Three of the top trucking employers who closed in 2019:

  1. Celadon Group Inc. – 4,000 employees 
  2. New England Motor Freight – 1,472 employees
  3. Falcon Transport – 585 employees

 It mainly affects small truck companies, according to the American Trucking Associations. According to Broughton, closed companies had an average of 16 trucks last year, and 91% of fleets operated with six or fewer trucks. The majority of the country’s truckers make up more than half of the US trucking industry’s total fleet of 1.5 million vehicles.

 It was brutal and now seems to reach a crescendo: The total number of truckers filing bankruptcy filings in 2020 reached a new high, while Chapter 11 cases will also get new highs. Americans will now file for bankruptcy in federal court in 2021, according to the United States Bankruptcy Court for the Southern District of New York. According to Broughton, only about 1.5% of small truck companies survived the first half of the year, compared with about 3% in the same period in 2017 and 4% last year.
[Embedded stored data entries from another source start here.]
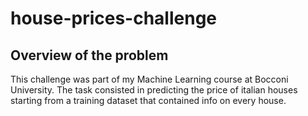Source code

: # house-prices-challenge
## Overview of the problem

This challenge was part of my Machine Learning course at Bocconi University. The task consisted in predicting the price of italian houses
starting from a training dataset that contained info on every house.

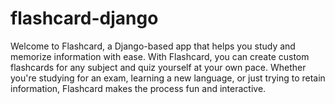 # flashcard-django
Welcome to Flashcard, a Django-based app that helps you study and memorize information with ease. With Flashcard, you can create custom flashcards for any subject and quiz yourself at your own pace. Whether you're studying for an exam, learning a new language, or just trying to retain information, Flashcard makes the process fun and interactive.
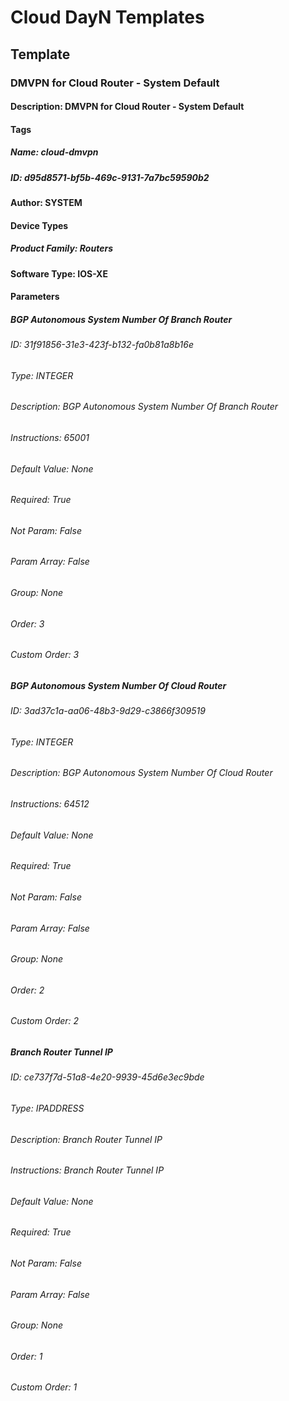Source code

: # Cloud DayN Templates
## Template
### DMVPN for Cloud Router - System Default
#### Description: DMVPN for Cloud Router - System Default
#### Tags
##### Name: cloud-dmvpn
##### ID: d95d8571-bf5b-469c-9131-7a7bc59590b2
#### Author: SYSTEM
#### Device Types
##### Product Family: Routers
#### Software Type: IOS-XE
#### Parameters
##### BGP Autonomous System Number Of Branch Router
###### ID: 31f91856-31e3-423f-b132-fa0b81a8b16e
###### Type: INTEGER
###### Description: BGP Autonomous System Number Of Branch Router
###### Instructions: 65001
###### Default Value: None
###### Required: True
###### Not Param: False
###### Param Array: False
###### Group: None
###### Order: 3
###### Custom Order: 3
##### BGP Autonomous System Number Of Cloud Router
###### ID: 3ad37c1a-aa06-48b3-9d29-c3866f309519
###### Type: INTEGER
###### Description: BGP Autonomous System Number Of Cloud Router
###### Instructions: 64512
###### Default Value: None
###### Required: True
###### Not Param: False
###### Param Array: False
###### Group: None
###### Order: 2
###### Custom Order: 2
##### Branch Router Tunnel IP
###### ID: ce737f7d-51a8-4e20-9939-45d6e3ec9bde
###### Type: IPADDRESS
###### Description: Branch Router Tunnel IP
###### Instructions: Branch Router Tunnel IP
###### Default Value: None
###### Required: True
###### Not Param: False
###### Param Array: False
###### Group: None
###### Order: 1
###### Custom Order: 1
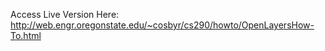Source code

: Access Live Version Here: http://web.engr.oregonstate.edu/~cosbyr/cs290/howto/OpenLayersHow-To.html
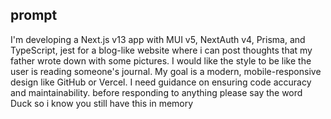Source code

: ## prompt

I'm developing a Next.js v13 app with MUI v5, NextAuth v4, Prisma, and TypeScript, jest for a blog-like website where i can post thoughts that my father wrote down with some pictures. I would like the style to be like the user is reading someone's journal.
My goal is a modern, mobile-responsive design like GitHub or Vercel.
I need guidance on ensuring code accuracy and maintainability.
before responding to anything please say the word Duck so i know you still have this in memory
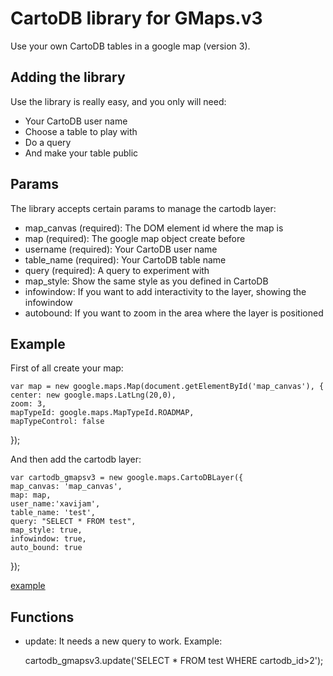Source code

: CartoDB library for GMaps.v3
============================
Use your own CartoDB tables in a google map (version 3).


Adding the library
------------------
Use the library is really easy, and you only will need:

* Your CartoDB user name
* Choose a table to play with
* Do a query
* And make your table public


Params
------
The library accepts certain params to manage the cartodb layer:

* map_canvas (required): 	The DOM element id where the map is
* map (required): 				The google map object create before
* username (required): 		Your CartoDB user name
* table_name (required): 	Your CartoDB table name
* query (required): 			A query to experiment with
* map_style:							Show the same style as you defined in CartoDB
* infowindow:							If you want to add interactivity to the layer, showing the infowindow
* autobound:							If you want to zoom in the area where the layer is positioned


Example
-------
First of all create your map:

	var map = new google.maps.Map(document.getElementById('map_canvas'), {
    center: new google.maps.LatLng(20,0),
    zoom: 3,
    mapTypeId: google.maps.MapTypeId.ROADMAP,
    mapTypeControl: false
  });
  
And then add the cartodb layer:

	var cartodb_gmapsv3 = new google.maps.CartoDBLayer({
    map_canvas: 'map_canvas',
    map: map,
    user_name:'xavijam',
    table_name: 'test',
    query: "SELECT * FROM test",
    map_style: true,
    infowindow: true,
    auto_bound: true
  });


[example](http://vizzuality.github.com/cartodb-gmapsv3/)


Functions
---------

* update: It needs a new query to work. Example:

	cartodb_gmapsv3.update('SELECT * FROM test WHERE cartodb_id>2');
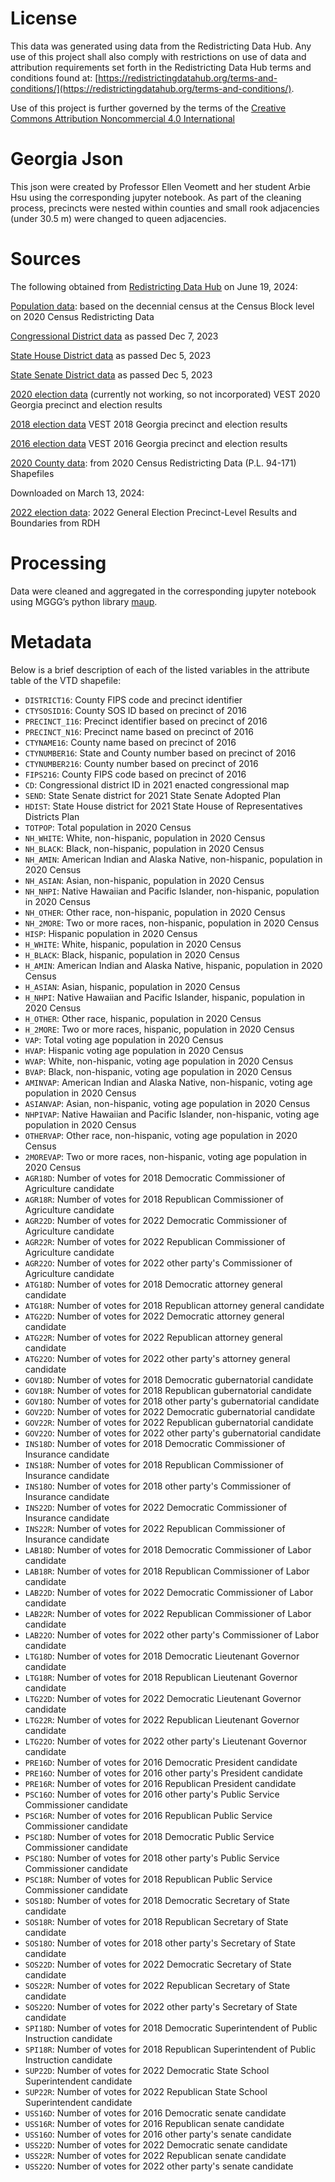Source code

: # License
This data was generated using data from the Redistricting Data Hub.  Any use of this project shall also comply with restrictions on use of data and attribution requirements set forth in the Redistricting Data Hub terms and conditions found at: [https://redistrictingdatahub.org/terms-and-conditions/](https://redistrictingdatahub.org/terms-and-conditions/).

Use of this project is further governed by the terms of the [Creative Commons Attribution Noncommercial 4.0 International](https://creativecommons.org/licenses/by-nc/4.0/legalcode.en)

# Georgia Json

This json were created by Professor Ellen Veomett and her student Arbie Hsu using the corresponding jupyter notebook. As part of the cleaning process, precincts were nested within counties and small rook adjacencies (under 30.5 m) were changed to queen adjacencies.

# **Sources**

The following obtained from [Redistricting Data Hub](https://redistrictingdatahub.org/) on June 19, 2024:

[Population data](https://redistrictingdatahub.org/dataset/georgia-block-pl-94171-2020-by-table/): based on the decennial census at the Census Block level on 2020 Census Redistricting Data

[Congressional District data](https://redistrictingdatahub.org/dataset/2023-georgia-congressional-districts-plan/) as passed Dec 7, 2023

[State House District data](https://redistrictingdatahub.org/dataset/2023-georgia-state-house-of-representatives-districts-plan/) as passed Dec 5, 2023

[State Senate District data](https://redistrictingdatahub.org/dataset/2023-georgia-state-senate-plan/) as passed Dec 5, 2023

[2020 election data](https://redistrictingdatahub.org/dataset/vest-2020-georgia-precinct-boundaries-and-election-results-shapefile/) (currently not working, so not incorporated) VEST 2020 Georgia precinct and election results

[2018 election data](https://redistrictingdatahub.org/dataset/vest-2018-georgia-precinct-and-election-results/) VEST 2018 Georgia precinct and election results

[2016 election data](https://redistrictingdatahub.org/dataset/vest-2016-georgia-precinct-and-election-results/) VEST 2016 Georgia precinct and election results

[2020 County data](https://redistrictingdatahub.org/dataset/georgia-county-pl-94171-2020/): from 2020 Census Redistricting Data (P.L. 94-171) Shapefiles

Downloaded on March 13, 2024:

[2022 election data](https://redistrictingdatahub.org/dataset/georgia-2022-general-election-precinct-level-results-and-boundaries/): 2022 General Election Precinct-Level Results and Boundaries from RDH

# **Processing**

Data were cleaned and aggregated in the corresponding jupyter notebook using MGGG’s python library [maup](https://github.com/mggg/maup).  

# **Metadata**

Below is a brief description of each of the listed variables in the attribute table of the VTD shapefile:

- `DISTRICT16`: County FIPS code and precinct identifier
- `CTYSOSID16`: County SOS ID based on precinct of 2016
- `PRECINCT_I16`: Precinct identifier based on precinct of 2016
- `PRECINCT_N16`: Precinct name based on precinct of 2016
- `CTYNAME16`: County name based on precinct of 2016
- `CTYNUMBER16`: State and County number based on precinct of 2016
- `CTYNUMBER216`: County number based on precinct of 2016
- `FIPS216`: County FIPS code based on precinct of 2016
- `CD`: Congressional district ID in 2021 enacted congressional map
- `SEND`: State Senate district for 2021 State Senate Adopted Plan
- `HDIST`: State House district for 2021 State House of Representatives Districts Plan
- `TOTPOP`: Total population in 2020 Census
- `NH_WHITE`: White, non-hispanic, population in 2020 Census
- `NH_BLACK`: Black, non-hispanic, population in 2020 Census
- `NH_AMIN`: American Indian and Alaska Native, non-hispanic, population in 2020 Census
- `NH_ASIAN`: Asian, non-hispanic, population in 2020 Census
- `NH_NHPI`: Native Hawaiian and Pacific Islander, non-hispanic, population in 2020 Census
- `NH_OTHER`: Other race, non-hispanic, population in 2020 Census
- `NH_2MORE`: Two or more races, non-hispanic, population in 2020 Census
- `HISP`: Hispanic population in 2020 Census
- `H_WHITE`: White, hispanic, population in 2020 Census
- `H_BLACK`: Black, hispanic, population in 2020 Census
- `H_AMIN`: American Indian and Alaska Native, hispanic, population in 2020 Census
- `H_ASIAN`: Asian, hispanic, population in 2020 Census
- `H_NHPI`: Native Hawaiian and Pacific Islander, hispanic, population in 2020 Census
- `H_OTHER`: Other race, hispanic, population in 2020 Census
- `H_2MORE`: Two or more races, hispanic, population in 2020 Census
- `VAP`: Total voting age population in 2020 Census
- `HVAP`: Hispanic voting age population in 2020 Census
- `WVAP`: White, non-hispanic, voting age population in 2020 Census
- `BVAP`: Black, non-hispanic, voting age population in 2020 Census
- `AMINVAP`: American Indian and Alaska Native, non-hispanic, voting age population in 2020 Census
- `ASIANVAP`: Asian, non-hispanic, voting age population in 2020 Census
- `NHPIVAP`: Native Hawaiian and Pacific Islander, non-hispanic, voting age population in 2020 Census
- `OTHERVAP`: Other race, non-hispanic, voting age population in 2020 Census
- `2MOREVAP`: Two or more races, non-hispanic, voting age population in 2020 Census
- `AGR18D`: Number of votes for 2018 Democratic Commissioner of Agriculture candidate
- `AGR18R`: Number of votes for 2018 Republican Commissioner of Agriculture candidate
- `AGR22D`: Number of votes for 2022 Democratic Commissioner of Agriculture candidate
- `AGR22R`: Number of votes for 2022 Republican Commissioner of Agriculture candidate
- `AGR22O`: Number of votes for 2022 other party's Commissioner of Agriculture candidate
- `ATG18D`: Number of votes for 2018 Democratic attorney general candidate
- `ATG18R`: Number of votes for 2018 Republican attorney general candidate
- `ATG22D`: Number of votes for 2022 Democratic attorney general candidate
- `ATG22R`: Number of votes for 2022 Republican attorney general candidate
- `ATG22O`: Number of votes for 2022 other party's attorney general candidate
- `GOV18D`: Number of votes for 2018 Democratic gubernatorial candidate
- `GOV18R`: Number of votes for 2018 Republican gubernatorial candidate
- `GOV18O`: Number of votes for 2018 other party's gubernatorial candidate
- `GOV22D`: Number of votes for 2022 Democratic gubernatorial candidate
- `GOV22R`: Number of votes for 2022 Republican gubernatorial candidate
- `GOV22O`: Number of votes for 2022 other party's gubernatorial candidate
- `INS18D`: Number of votes for 2018 Democratic Commissioner of Insurance candidate
- `INS18R`: Number of votes for 2018 Republican Commissioner of Insurance candidate
- `INS18O`: Number of votes for 2018 other party's Commissioner of Insurance candidate
- `INS22D`: Number of votes for 2022 Democratic Commissioner of Insurance candidate
- `INS22R`: Number of votes for 2022 Republican Commissioner of Insurance candidate
- `LAB18D`: Number of votes for 2018 Democratic Commissioner of Labor candidate
- `LAB18R`: Number of votes for 2018 Republican Commissioner of Labor candidate
- `LAB22D`: Number of votes for 2022 Democratic Commissioner of Labor candidate
- `LAB22R`: Number of votes for 2022 Republican Commissioner of Labor candidate
- `LAB22O`: Number of votes for 2022 other party's Commissioner of Labor candidate
- `LTG18D`: Number of votes for 2018 Democratic Lieutenant Governor candidate
- `LTG18R`: Number of votes for 2018 Republican Lieutenant Governor candidate
- `LTG22D`: Number of votes for 2022 Democratic Lieutenant Governor candidate
- `LTG22R`: Number of votes for 2022 Republican Lieutenant Governor candidate
- `LTG22O`: Number of votes for 2022 other party's Lieutenant Governor candidate
- `PRE16D`: Number of votes for 2016 Democratic President candidate
- `PRE16O`: Number of votes for 2016 other party's  President candidate
- `PRE16R`: Number of votes for 2016 Republican President candidate
- `PSC16O`: Number of votes for 2016 other party's Public Service Commissioner candidate
- `PSC16R`: Number of votes for 2016 Republican Public Service Commissioner candidate
- `PSC18D`: Number of votes for 2018 Democratic Public Service Commissioner candidate
- `PSC18O`: Number of votes for 2018 other party's Public Service Commissioner candidate
- `PSC18R`: Number of votes for 2018 Republican Public Service Commissioner candidate
- `SOS18D`: Number of votes for 2018 Democratic Secretary of State candidate
- `SOS18R`: Number of votes for 2018 Republican Secretary of State candidate
- `SOS18O`: Number of votes for 2018 other party's Secretary of State candidate
- `SOS22D`: Number of votes for 2022 Democratic Secretary of State candidate
- `SOS22R`: Number of votes for 2022 Republican Secretary of State candidate
- `SOS22O`: Number of votes for 2022 other party's Secretary of State candidate
- `SPI18D`: Number of votes for 2018 Democratic Superintendent of Public Instruction candidate
- `SPI18R`: Number of votes for 2018 Republican Superintendent of Public Instruction candidate
- `SUP22D`: Number of votes for 2022 Democratic State School Superintendent candidate
- `SUP22R`: Number of votes for 2022 Republican State School Superintendent candidate
- `USS16D`: Number of votes for 2016 Democratic senate candidate
- `USS16R`: Number of votes for 2016 Republican senate candidate
- `USS16O`: Number of votes for 2016 other party's senate candidate
- `USS22D`: Number of votes for 2022 Democratic senate candidate
- `USS22R`: Number of votes for 2022 Republican senate candidate
- `USS22O`: Number of votes for 2022 other party's senate candidate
 HVH Transportation and NEMF have gone out of business in the past year due to losses from significant contracts, increased regulatory burdens, and sky-high insurance costs. According to an Energy Information Administration report, more than half of bankruptcies of small businesses and truckers who rely on the oil and gas industry signal a decline in oil prices. These prices rely on US companies. One company, Chesapeake Co., stopped operations in March, citing coronavirus and natural disasters.

The Price of Oil

We will see the US transport industry upended by an oil glut that forces many small fleet owners and operators to file for bankruptcy. Although the Oklahoma-based transportation company, which transports oilfield shipments for family members, did not file for bankruptcy in 2020, the income ban will force it to close, according to Broughton. He also said the revenue bans had a significant impact on the number of small shipping companies in the US, and some would go bankrupt.

 Studies show that this pandemic could suddenly destroy oil demand and destroy oil-producing countries in the oil industry. The price of oil plummeting will cause the value of many of the world’s largest oil companies, including ExxonMobil, BP, Shell, Chevron, and BP, to plummet with it. When the assets melted, they tried to expand their oil industry during the financial crisis. The price drop led to one mega-deal after another that created oil giants. Big companies released huge amounts of oil, reportedly more than the year before.

 Crude oil prices have risen steadily in the wake of the 2015 price collapse and have benefited some extent. OPEC and Russia have jointly curbed production, raised prices, and stabilized the relatively high oil price. But since 2020, costs are rising volatile and could fall below $30 a barrel, as has been in recent years. This has limited oilfield service providers’ ability to gain support from oilfields and service providers to support their share prices.